Remembering Prohibition, and learning from it

We Americans are selective in our historical memory. Some wars are constantly celebrated or argued over; others we’d rather forget. Some eras resonate with current concerns; others seem disconnected, as if they happened in some other country.

In this latter category falls Prohibition, chapter in America’s political narrative few read and no one references.

Yes, gangsters, moonshiners and speakeasies pop up from time to time in the cultural conversation. But the political side of Prohibition – how the United States came to amend the Constitution to outlaw liquor, only to reverse itself a dozen years later – is a missing piece in the national puzzle.

Yet there is much to learn from Prohibition: the difficulty of imposing a cultural norm on a diverse population, the challenge of keeping producers from reaching their markets, the futility of legislating abstinence. Those are lessons that would have better informed 50 years of debate about drugs, had Prohibition not disappeared down the memory hole.

But there are also lessons about politics from studying the half-century when the great American divide was not between red and blue but between wet and dry. There’s the old adage about politics making strange bedfellows, for instance. The anti-liquor movement brought together southern evangelicals like Billy Sunday and Bob Jones with northern socialists like Dorothy Day, populist firebrand William Jennings Bryan and union radicals like the International Workers of the World.

Prohibition was a populist cause, pitting small towns against the big cities. As Daniel Okrent explains in “Last Call,” his excellent history of the rise and fall of the 18th amendment, the “Drys” had a hand in nearly every Progressive Era advance. Drys supported state referendums, through which grassroots Drys could go around the machine politicians beholden to liquor interests. They supported the popular election of U.S. senators for the same reason. They had a large role in enacting the 16th amendment, which created the income tax, in order to end the federal government’s dependence on excise taxes on beer and liquor – making federal prohibition feasible.

The most significant alliance the prohibitionists made was with the women’s suffrage movement. Wayne Wheeler of the Anti-Saloon League, described by Okrent as “the most powerful pressure group the nation had ever known,” believed newly enfranchised women would protect Prohibition from being repealed.

Familiar threads in American history are entwined in the Prohibition story. Race played a part, of course. Southern Drys made racist appeals to get liquor outlawed, and enacted Jim Crow voting laws, in part to increase their advantage at the polls.

The Drys shaped the electorate through immigration laws as well. The flood of immigrants in the first few decades of the 20th century were mostly wine-drinkers from Southern Europe, beer drinkers from Central Europe and vodka drinkers from Eastern Europe – every one of them a potential vote against Prohibition.

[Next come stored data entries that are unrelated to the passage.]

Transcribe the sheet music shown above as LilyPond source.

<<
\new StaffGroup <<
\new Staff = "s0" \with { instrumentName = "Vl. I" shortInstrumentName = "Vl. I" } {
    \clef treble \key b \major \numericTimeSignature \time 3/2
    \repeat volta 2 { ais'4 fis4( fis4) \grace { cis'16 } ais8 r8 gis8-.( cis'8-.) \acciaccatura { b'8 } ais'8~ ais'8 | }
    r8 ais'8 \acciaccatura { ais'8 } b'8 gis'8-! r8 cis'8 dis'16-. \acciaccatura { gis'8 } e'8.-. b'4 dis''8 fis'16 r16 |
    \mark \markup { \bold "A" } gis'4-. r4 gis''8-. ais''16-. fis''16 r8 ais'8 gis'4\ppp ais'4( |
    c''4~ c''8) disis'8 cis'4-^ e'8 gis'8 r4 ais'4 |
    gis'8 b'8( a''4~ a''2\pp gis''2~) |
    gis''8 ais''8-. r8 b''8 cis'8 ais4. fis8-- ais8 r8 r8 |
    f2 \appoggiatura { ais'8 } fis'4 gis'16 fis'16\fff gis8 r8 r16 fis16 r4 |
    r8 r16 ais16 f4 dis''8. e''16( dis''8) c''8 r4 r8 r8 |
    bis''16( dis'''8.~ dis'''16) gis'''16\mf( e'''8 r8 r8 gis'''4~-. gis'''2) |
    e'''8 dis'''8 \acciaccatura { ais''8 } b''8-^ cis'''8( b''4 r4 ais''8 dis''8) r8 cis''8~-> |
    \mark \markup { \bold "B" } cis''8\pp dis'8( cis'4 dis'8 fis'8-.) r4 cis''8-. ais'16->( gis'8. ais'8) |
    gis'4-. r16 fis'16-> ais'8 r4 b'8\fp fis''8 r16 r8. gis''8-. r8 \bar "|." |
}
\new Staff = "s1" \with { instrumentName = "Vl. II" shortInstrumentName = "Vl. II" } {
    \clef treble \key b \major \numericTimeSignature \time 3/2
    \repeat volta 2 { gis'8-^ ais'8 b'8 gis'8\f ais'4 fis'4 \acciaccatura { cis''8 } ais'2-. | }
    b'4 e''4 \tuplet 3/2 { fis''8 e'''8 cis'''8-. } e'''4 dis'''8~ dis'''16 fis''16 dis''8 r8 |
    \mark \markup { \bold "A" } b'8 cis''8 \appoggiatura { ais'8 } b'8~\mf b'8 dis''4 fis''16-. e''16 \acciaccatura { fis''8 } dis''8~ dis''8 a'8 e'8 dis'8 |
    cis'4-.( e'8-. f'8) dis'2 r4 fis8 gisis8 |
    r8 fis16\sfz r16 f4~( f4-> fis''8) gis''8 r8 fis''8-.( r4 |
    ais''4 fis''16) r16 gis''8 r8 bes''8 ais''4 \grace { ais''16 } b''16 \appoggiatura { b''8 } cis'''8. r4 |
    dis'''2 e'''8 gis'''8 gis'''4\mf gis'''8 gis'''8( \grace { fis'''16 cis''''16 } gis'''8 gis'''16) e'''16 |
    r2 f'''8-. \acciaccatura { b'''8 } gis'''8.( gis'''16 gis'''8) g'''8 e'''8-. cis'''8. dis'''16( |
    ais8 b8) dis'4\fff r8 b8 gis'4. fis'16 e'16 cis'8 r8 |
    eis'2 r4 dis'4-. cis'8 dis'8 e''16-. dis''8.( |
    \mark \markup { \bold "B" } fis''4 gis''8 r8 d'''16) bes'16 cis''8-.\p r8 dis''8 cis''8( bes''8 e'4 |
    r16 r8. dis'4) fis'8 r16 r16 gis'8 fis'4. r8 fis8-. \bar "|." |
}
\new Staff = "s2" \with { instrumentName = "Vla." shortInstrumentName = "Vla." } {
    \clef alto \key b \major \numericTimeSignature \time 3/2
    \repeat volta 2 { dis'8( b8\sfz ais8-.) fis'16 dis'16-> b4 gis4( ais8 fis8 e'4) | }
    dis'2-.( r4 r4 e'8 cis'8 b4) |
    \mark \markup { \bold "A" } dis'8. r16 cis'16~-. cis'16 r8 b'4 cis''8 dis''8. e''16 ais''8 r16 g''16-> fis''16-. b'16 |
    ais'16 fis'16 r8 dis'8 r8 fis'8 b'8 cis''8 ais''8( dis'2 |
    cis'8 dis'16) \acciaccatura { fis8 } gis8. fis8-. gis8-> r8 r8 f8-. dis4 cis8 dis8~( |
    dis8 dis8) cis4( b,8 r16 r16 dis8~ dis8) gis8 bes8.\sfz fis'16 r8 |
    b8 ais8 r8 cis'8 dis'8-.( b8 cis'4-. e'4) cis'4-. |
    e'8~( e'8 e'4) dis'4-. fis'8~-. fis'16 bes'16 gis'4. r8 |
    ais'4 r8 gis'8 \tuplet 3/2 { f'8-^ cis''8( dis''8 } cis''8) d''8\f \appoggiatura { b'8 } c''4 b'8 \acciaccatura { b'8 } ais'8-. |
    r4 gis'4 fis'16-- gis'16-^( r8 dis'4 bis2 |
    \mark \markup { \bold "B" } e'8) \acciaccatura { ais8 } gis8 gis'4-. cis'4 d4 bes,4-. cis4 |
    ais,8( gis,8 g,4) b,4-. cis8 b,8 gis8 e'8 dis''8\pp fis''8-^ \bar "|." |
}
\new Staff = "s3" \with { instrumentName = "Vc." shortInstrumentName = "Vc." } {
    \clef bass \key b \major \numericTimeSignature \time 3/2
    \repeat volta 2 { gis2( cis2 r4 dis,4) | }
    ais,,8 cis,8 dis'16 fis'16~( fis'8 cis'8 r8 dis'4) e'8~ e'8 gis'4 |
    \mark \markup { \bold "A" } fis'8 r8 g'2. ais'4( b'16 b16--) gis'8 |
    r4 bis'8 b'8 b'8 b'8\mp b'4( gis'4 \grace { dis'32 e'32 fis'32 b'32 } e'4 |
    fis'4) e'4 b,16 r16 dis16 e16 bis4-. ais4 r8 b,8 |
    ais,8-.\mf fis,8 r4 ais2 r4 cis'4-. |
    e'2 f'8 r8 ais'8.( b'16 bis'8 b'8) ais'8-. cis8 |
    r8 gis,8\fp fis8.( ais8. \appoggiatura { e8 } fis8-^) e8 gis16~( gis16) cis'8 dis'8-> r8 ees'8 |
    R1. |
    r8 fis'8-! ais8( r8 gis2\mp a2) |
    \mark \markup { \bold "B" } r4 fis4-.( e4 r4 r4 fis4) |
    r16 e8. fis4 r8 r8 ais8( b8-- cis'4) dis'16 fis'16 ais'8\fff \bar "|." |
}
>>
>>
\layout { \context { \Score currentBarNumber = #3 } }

Wheeler helped slam America’s door by pushing through Congress the first law restricting immigration in 1921. But the immigrants had already tipped the population balance, and the redistricting following the 1920 Census would take more House seats from the dry rural areas and give them to the wet cities. Wheeler’s response was to stall the redistricting, which he managed to do for a full 10 years – and unprecedented constitutional violation, Okrent contends.

The attempt to outlaw alcohol triggered another ancient rule: the law of unintended consequences. Prohibition backers promised a reduction in crimes associated with liquor, but Prohibition gave rise to a huge spike in crime, and gave birth to the first national crime syndicates.

Prohibition was sold as a means to protect American womanhood from drunken men, but instead it empowered women to take up drinking themselves. Women started drinking socially, for the first time, at two of innovations in response to Prohibition: the speakeasy and the cocktail party.

Before Prohibition, men and women did not meet in private homes to consume liquor, nor did women frequent saloons. But when the saloons were closed, drinking moved to the living room, where cocktails – a new kind of drink created in part to disguise the foul taste of homemade liquor – were enjoyed by men and women alike.

That wasn’t what Carrie Nation and the Women’s Christian Temperance Union had in mind.

Then came the Depression, and Americans found a new perspective on many things, including Prohibition. Okrent spends more time on the long struggle to enact the 18th amendment than on the swift repeal that happened once martini-drinking Franklin D. Roosevelt moved into the White House.

As we’ve seen with gay marriage, and are now seeing with marijuana legalization, once prevailing attitudes shift, change can be surprisingly swift.

One small part of Okrent’s history of special interest here in Massachusetts is his surprising exoneration of Joseph P. Kennedy. Yes, Kennedy’s father was a saloon owner in Boston, and a Kennedy company imported liquor after Prohibition ended, but Okrent could find no evidence he ever violated the law. Moreover, there’s no evidence that rumors Kennedy was a bootlegger even circulated during and after Prohibition – when he was a wealthy celebrity and a controversial political figure who went through no fewer than three Senate confirmations. The Joe Kennedy bootlegger myth appears not to have been born until Joe’s son, John F. Kennedy, ran for president in 1960.

That was a long time ago, and Prohibition even longer. But we ought to remember the lessons learned through that disastrous experiment in social policy – and lift a glass to its repeal.